With global emissions continuing unabated, climate change is proceeding at a startling pace. But a team of scientists from UC Santa Barbara and RWTH Aachen University in Germany have a new—and novel—destination in mind for all the carbon dioxide spewing into the atmosphere: chemical products.

Chemical production emits staggering amounts of greenhouse gasses via the energy it consumes and the carbon-based raw materials it uses. Sangwon Suh, a professor in UC Santa Barbara’s Bren School of Environmental Science & Management, and his fellow researchers see an opportunity to divert billions of tons of CO2 from smokestacks into the chemical supply chain, if the world can create enough renewable energy to make the effort worthwhile. Their analysis appears in the Proceedings of the National Academy of Sciences.
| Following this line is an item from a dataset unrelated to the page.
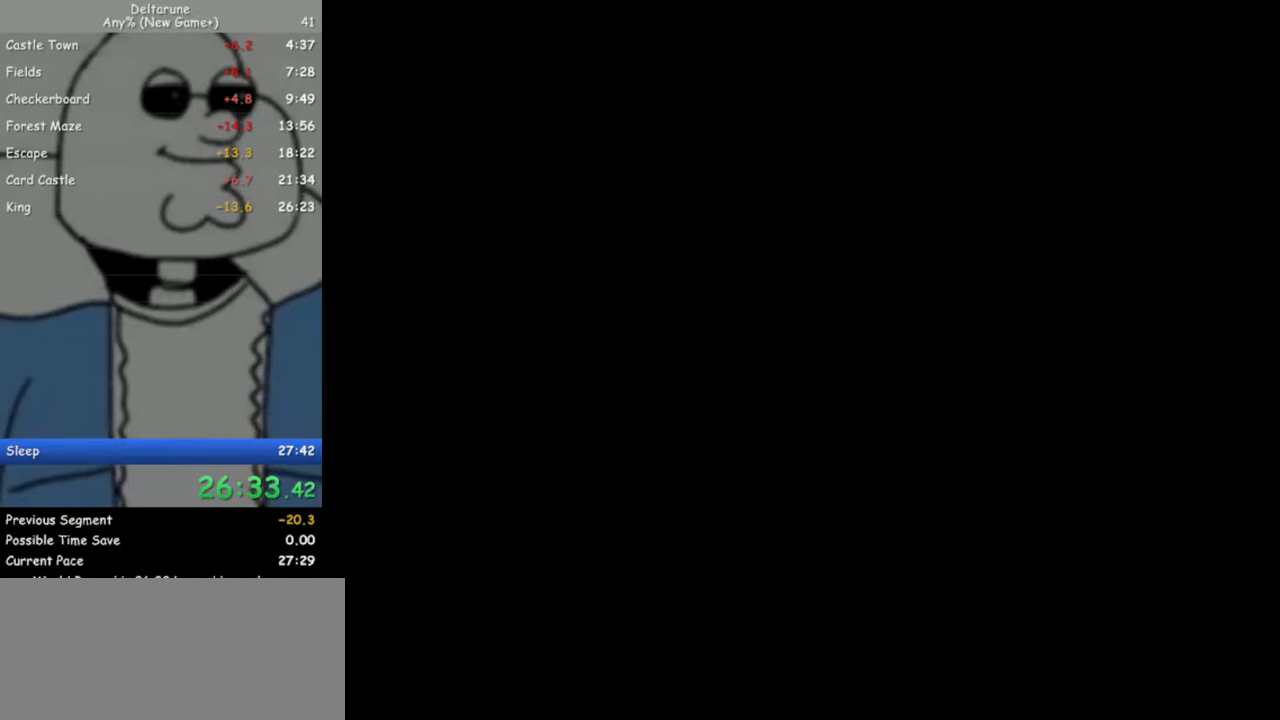
{"keys": ["down"], "events": [[50, "z", "down"], [100, "return", "down"], [100, "z", "up"], [183, "return", "up"], [183, "z", "down"], [283, "return", "down"], [283, "z", "up"], [333, "return", "up"], [367, "z", "down"], [417, "return", "down"], [467, "return", "up"], [467, "z", "up"]]}
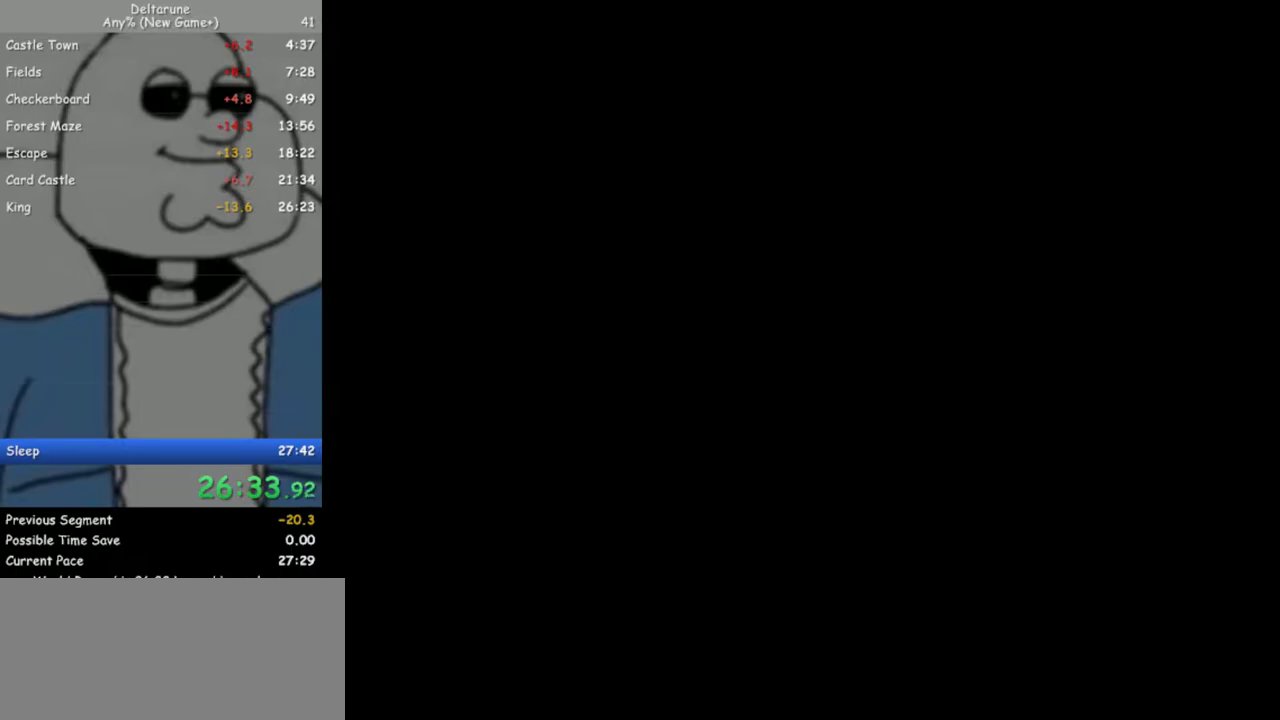
{"keys": ["down", "z"], "events": [[67, "return", "down"], [67, "z", "down"], [150, "return", "up"], [150, "z", "up"], [250, "return", "down"], [250, "z", "down"], [300, "return", "up"], [333, "z", "up"], [383, "return", "down"], [433, "z", "down"], [483, "return", "up"]]}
According to the team’s findings, chemical production—an industry encompassing sectors as diverse as lubricants, paints and plastics—accounts for over 3.3 billion metric tons of CO2 per year, or the equivalent in other greenhouse gasses. Suh recently released the first comprehensive account of carbon emissions from plastics, in which he and his coauthor discovered that plastics alone account for the equivalent of 1.8 billion metric tons of CO2 emissions per year.

“On the one hand, this massive quantity of plastic and chemicals poses a problem,” said Suh, who researches industrial ecology, “because a huge amount of energy is needed in production and, once the products are used, a huge amount of waste will be generated.”

“On the other hand,” he continued, “this is an opportunity, because these raw materials are largely carbon-based. If we can use carbon dioxide as a carbon source for these plastics and chemicals, then we can capture and store a large quantity of CO2 in the plastics and chemicals that otherwise would have been emitted, all while creating value.”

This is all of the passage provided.